Open Access Open Badges Technical advance

Incorporating published univariable associations in diagnostic and prognostic modeling

Thomas P A Debray1*, Hendrik Koffijberg1, Difei Lu2, Yvonne Vergouwe12, Ewout W Steyerberg2 and Karel G M Moons1

Author Affiliations

1 Julius Center for Health Sciences and Primary Care, University Medical Center Utrecht, Utrecht, The Netherlands

2 Center for Medical Decision Sciences, Department of Public Health, Erasmus Medical Center, Rotterdam, The Netherlands

For all author emails, please log on.

BMC Medical Research Methodology 2012, 12:121  doi:10.1186/1471-2288-12-121

Published: 10 August 2012



Diagnostic and prognostic literature is overwhelmed with studies reporting univariable predictor-outcome associations. Currently, methods to incorporate such information in the construction of a prediction model are underdeveloped and unfamiliar to many researchers.

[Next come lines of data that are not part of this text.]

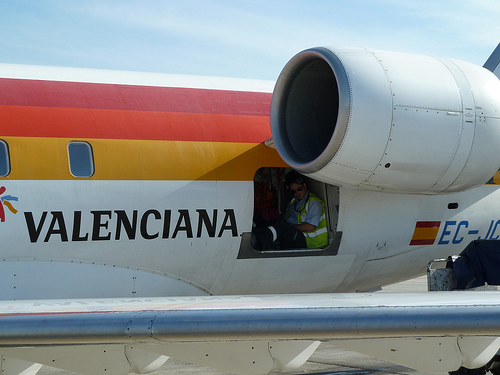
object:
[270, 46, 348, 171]
ring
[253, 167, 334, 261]
hole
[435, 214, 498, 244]
ec-jg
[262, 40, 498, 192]
engine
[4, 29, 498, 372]
plane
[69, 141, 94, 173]
window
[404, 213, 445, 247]
box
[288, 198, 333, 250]
vest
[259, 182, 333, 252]
man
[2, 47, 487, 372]
airplane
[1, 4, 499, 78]
clouds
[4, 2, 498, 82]
sky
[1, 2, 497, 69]
clouds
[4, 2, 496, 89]
clouds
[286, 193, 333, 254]
vest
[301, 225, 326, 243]
stripe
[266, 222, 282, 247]
stripe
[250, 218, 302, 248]
pants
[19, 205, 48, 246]
v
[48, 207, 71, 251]
letter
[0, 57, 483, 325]
plane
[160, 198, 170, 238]
letter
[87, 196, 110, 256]
letter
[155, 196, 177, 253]
letter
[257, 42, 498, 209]
engine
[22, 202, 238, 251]
word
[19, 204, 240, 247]
valencia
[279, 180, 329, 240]
crew member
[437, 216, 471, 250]
ec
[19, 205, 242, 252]
text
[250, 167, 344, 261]
door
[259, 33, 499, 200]
engine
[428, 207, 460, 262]
e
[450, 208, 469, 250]
c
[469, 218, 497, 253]
j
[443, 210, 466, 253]
e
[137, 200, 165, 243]
c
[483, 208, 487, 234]
j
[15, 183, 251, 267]
letters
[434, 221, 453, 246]
letters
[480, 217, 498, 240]
numbers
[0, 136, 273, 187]
striple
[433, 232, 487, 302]
baggage cart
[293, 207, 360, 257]
bag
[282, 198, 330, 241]
shirt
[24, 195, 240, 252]
sign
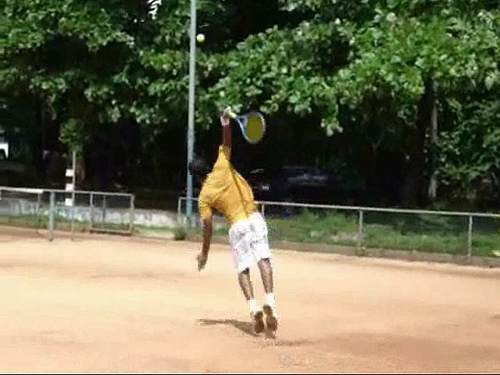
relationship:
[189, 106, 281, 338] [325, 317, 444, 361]
ball player playing on court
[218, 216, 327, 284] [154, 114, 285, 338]
shorts on man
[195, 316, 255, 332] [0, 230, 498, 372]
shadow on ground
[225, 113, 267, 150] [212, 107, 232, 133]
racket in hand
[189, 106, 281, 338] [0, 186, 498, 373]
ball player playing on court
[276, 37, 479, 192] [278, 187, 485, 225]
trees behind fence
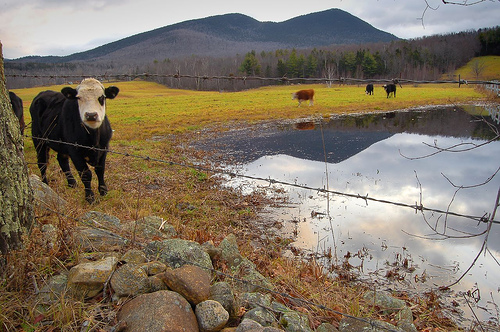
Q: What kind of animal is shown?
A: Cow.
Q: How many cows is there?
A: 1.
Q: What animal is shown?
A: Cow.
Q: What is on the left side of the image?
A: Tree trunk.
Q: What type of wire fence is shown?
A: Barb wire.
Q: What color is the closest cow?
A: Black and white.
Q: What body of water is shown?
A: Pond.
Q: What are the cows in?
A: Pasture.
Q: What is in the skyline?
A: Mountains.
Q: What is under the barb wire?
A: Rocks.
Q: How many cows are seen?
A: Five.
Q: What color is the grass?
A: Green and yellow.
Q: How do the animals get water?
A: From the pond.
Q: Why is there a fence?
A: Keep the animals contained.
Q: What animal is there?
A: Cow.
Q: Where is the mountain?
A: Horizon.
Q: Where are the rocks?
A: Foreground.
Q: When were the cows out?
A: Cloudy day.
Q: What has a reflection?
A: Water.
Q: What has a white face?
A: Closest cow.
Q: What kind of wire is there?
A: Barbed.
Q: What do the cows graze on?
A: Grass.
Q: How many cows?
A: Four.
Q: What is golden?
A: Grass.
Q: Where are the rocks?
A: In the left corner.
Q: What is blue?
A: Sky.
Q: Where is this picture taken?
A: In a field.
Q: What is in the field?
A: Cows.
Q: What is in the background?
A: Mountains.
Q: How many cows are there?
A: Four.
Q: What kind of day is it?
A: Cloudy.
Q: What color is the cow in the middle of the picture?
A: Brown.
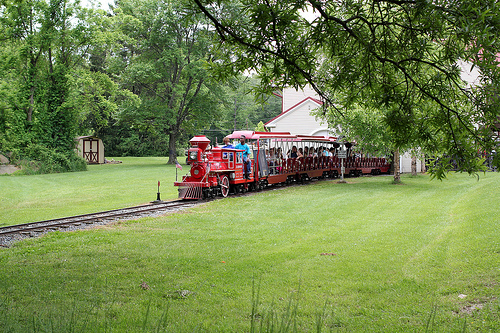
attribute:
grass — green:
[287, 203, 315, 220]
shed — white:
[71, 129, 113, 167]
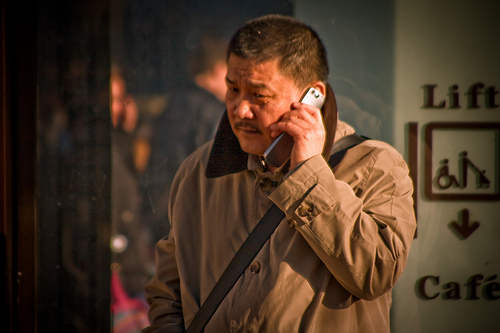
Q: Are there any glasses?
A: No, there are no glasses.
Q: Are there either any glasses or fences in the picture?
A: No, there are no glasses or fences.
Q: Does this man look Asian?
A: Yes, the man is asian.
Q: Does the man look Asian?
A: Yes, the man is asian.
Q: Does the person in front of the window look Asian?
A: Yes, the man is asian.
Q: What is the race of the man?
A: The man is asian.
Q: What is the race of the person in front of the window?
A: The man is asian.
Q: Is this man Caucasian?
A: No, the man is asian.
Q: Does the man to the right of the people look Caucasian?
A: No, the man is asian.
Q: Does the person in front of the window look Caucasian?
A: No, the man is asian.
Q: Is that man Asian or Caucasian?
A: The man is asian.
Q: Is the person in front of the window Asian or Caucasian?
A: The man is asian.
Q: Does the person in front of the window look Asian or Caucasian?
A: The man is asian.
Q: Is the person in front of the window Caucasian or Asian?
A: The man is asian.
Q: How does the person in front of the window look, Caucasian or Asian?
A: The man is asian.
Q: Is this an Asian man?
A: Yes, this is an Asian man.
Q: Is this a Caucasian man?
A: No, this is an Asian man.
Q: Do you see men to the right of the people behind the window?
A: Yes, there is a man to the right of the people.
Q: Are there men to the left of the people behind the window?
A: No, the man is to the right of the people.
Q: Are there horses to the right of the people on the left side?
A: No, there is a man to the right of the people.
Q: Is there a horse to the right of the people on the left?
A: No, there is a man to the right of the people.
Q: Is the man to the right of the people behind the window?
A: Yes, the man is to the right of the people.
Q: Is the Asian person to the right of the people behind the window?
A: Yes, the man is to the right of the people.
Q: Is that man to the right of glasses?
A: No, the man is to the right of the people.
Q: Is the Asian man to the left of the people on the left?
A: No, the man is to the right of the people.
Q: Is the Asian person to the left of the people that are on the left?
A: No, the man is to the right of the people.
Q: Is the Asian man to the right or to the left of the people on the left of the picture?
A: The man is to the right of the people.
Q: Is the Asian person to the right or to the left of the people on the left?
A: The man is to the right of the people.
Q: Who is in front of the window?
A: The man is in front of the window.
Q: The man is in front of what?
A: The man is in front of the window.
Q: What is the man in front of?
A: The man is in front of the window.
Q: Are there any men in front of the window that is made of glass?
A: Yes, there is a man in front of the window.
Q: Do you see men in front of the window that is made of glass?
A: Yes, there is a man in front of the window.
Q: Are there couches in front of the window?
A: No, there is a man in front of the window.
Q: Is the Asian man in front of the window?
A: Yes, the man is in front of the window.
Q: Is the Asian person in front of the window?
A: Yes, the man is in front of the window.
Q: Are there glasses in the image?
A: No, there are no glasses.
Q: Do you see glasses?
A: No, there are no glasses.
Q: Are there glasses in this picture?
A: No, there are no glasses.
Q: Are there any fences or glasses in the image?
A: No, there are no glasses or fences.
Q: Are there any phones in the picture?
A: Yes, there is a phone.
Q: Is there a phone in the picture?
A: Yes, there is a phone.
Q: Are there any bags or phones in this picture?
A: Yes, there is a phone.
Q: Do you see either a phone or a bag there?
A: Yes, there is a phone.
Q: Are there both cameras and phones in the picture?
A: No, there is a phone but no cameras.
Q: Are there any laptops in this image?
A: No, there are no laptops.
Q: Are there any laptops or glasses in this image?
A: No, there are no laptops or glasses.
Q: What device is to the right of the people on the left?
A: The device is a phone.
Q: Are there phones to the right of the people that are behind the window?
A: Yes, there is a phone to the right of the people.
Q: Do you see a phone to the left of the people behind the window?
A: No, the phone is to the right of the people.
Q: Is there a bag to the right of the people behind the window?
A: No, there is a phone to the right of the people.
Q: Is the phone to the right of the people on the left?
A: Yes, the phone is to the right of the people.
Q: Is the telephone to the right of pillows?
A: No, the telephone is to the right of the people.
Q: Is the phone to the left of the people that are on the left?
A: No, the phone is to the right of the people.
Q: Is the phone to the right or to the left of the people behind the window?
A: The phone is to the right of the people.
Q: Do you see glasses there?
A: No, there are no glasses.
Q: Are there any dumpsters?
A: No, there are no dumpsters.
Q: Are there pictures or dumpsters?
A: No, there are no dumpsters or pictures.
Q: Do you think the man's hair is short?
A: Yes, the hair is short.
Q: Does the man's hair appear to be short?
A: Yes, the hair is short.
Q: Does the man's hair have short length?
A: Yes, the hair is short.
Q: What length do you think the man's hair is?
A: The hair is short.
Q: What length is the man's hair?
A: The hair is short.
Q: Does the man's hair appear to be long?
A: No, the hair is short.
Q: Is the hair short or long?
A: The hair is short.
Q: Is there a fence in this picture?
A: No, there are no fences.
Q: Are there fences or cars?
A: No, there are no fences or cars.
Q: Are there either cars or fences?
A: No, there are no fences or cars.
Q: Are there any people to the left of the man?
A: Yes, there are people to the left of the man.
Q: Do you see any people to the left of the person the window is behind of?
A: Yes, there are people to the left of the man.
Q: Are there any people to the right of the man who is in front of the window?
A: No, the people are to the left of the man.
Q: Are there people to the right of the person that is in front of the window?
A: No, the people are to the left of the man.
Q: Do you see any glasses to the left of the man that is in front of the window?
A: No, there are people to the left of the man.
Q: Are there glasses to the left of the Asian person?
A: No, there are people to the left of the man.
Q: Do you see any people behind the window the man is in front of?
A: Yes, there are people behind the window.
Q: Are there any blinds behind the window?
A: No, there are people behind the window.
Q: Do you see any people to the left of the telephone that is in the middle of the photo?
A: Yes, there are people to the left of the phone.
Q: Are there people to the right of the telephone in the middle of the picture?
A: No, the people are to the left of the phone.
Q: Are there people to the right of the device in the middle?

This article aims to improve upon an adaptation method originally proposed by Greenland (1987) and Steyerberg (2000) to incorporate previously published univariable associations in the construction of a novel prediction model. The proposed method improves upon the variance estimation component by reconfiguring the adaptation process in established theory and making it more robust. Different variants of the proposed method were tested in a simulation study, where performance was measured by comparing estimated associations with their predefined values according to the Mean Squared Error and coverage of the 90% confidence intervals.

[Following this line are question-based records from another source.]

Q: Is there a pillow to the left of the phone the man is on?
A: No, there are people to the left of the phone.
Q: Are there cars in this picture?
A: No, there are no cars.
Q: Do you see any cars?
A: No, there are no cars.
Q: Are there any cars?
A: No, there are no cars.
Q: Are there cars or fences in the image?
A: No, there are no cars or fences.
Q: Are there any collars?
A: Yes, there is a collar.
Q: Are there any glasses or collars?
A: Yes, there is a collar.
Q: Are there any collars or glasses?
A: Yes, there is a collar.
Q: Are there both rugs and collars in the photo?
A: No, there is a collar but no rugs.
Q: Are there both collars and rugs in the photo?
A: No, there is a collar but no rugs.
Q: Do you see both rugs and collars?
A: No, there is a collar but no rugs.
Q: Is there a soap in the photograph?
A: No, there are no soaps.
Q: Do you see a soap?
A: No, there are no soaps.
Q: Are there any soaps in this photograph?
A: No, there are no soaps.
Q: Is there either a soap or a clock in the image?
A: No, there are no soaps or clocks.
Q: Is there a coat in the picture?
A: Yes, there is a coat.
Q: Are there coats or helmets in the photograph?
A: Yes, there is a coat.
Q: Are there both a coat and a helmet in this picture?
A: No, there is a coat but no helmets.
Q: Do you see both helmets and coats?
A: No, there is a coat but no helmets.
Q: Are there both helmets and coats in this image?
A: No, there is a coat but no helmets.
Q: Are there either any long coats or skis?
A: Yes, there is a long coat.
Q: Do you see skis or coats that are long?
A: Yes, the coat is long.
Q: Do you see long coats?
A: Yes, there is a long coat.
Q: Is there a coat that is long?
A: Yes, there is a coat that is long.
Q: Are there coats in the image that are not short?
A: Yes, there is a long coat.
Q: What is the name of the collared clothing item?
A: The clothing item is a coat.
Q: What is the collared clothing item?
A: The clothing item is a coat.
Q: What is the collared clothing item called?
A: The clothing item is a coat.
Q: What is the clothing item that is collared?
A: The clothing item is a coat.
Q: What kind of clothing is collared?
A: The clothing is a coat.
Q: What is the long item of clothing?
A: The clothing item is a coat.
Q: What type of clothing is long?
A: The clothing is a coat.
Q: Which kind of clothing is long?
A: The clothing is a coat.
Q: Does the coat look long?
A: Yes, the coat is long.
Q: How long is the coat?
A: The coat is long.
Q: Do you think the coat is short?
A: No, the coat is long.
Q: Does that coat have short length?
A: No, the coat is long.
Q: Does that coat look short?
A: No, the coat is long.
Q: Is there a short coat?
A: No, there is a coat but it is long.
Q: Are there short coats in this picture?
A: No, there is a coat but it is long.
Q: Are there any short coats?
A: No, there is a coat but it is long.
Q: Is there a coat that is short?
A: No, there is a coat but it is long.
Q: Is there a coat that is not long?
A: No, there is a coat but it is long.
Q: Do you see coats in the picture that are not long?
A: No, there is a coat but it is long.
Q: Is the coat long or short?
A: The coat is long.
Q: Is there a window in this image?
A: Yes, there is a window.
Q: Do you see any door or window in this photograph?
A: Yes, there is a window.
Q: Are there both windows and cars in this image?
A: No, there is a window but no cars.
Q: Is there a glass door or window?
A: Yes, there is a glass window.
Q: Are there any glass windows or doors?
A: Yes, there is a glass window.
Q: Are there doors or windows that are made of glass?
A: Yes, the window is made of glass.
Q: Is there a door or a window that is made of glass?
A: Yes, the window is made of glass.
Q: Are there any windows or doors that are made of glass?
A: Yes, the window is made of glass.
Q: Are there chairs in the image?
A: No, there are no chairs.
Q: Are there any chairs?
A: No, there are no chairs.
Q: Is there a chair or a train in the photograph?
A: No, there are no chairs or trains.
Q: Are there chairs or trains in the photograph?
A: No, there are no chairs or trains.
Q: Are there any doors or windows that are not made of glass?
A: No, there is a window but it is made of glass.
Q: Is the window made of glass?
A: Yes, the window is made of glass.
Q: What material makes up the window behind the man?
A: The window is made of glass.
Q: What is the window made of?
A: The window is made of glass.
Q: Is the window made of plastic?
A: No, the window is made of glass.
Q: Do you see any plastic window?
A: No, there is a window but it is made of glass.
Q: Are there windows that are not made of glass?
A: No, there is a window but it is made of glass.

Results demonstrate that performance of estimated multivariable associations considerably improves for small datasets where external evidence is included. Although the error of estimated associations decreases with increasing amount of individual participant data, it does not disappear completely, even in very large datasets.


The proposed method to aggregate previously published univariable associations with individual participant data in the construction of a novel prediction models outperforms established approaches and is especially worthwhile when relatively limited individual participant data are available.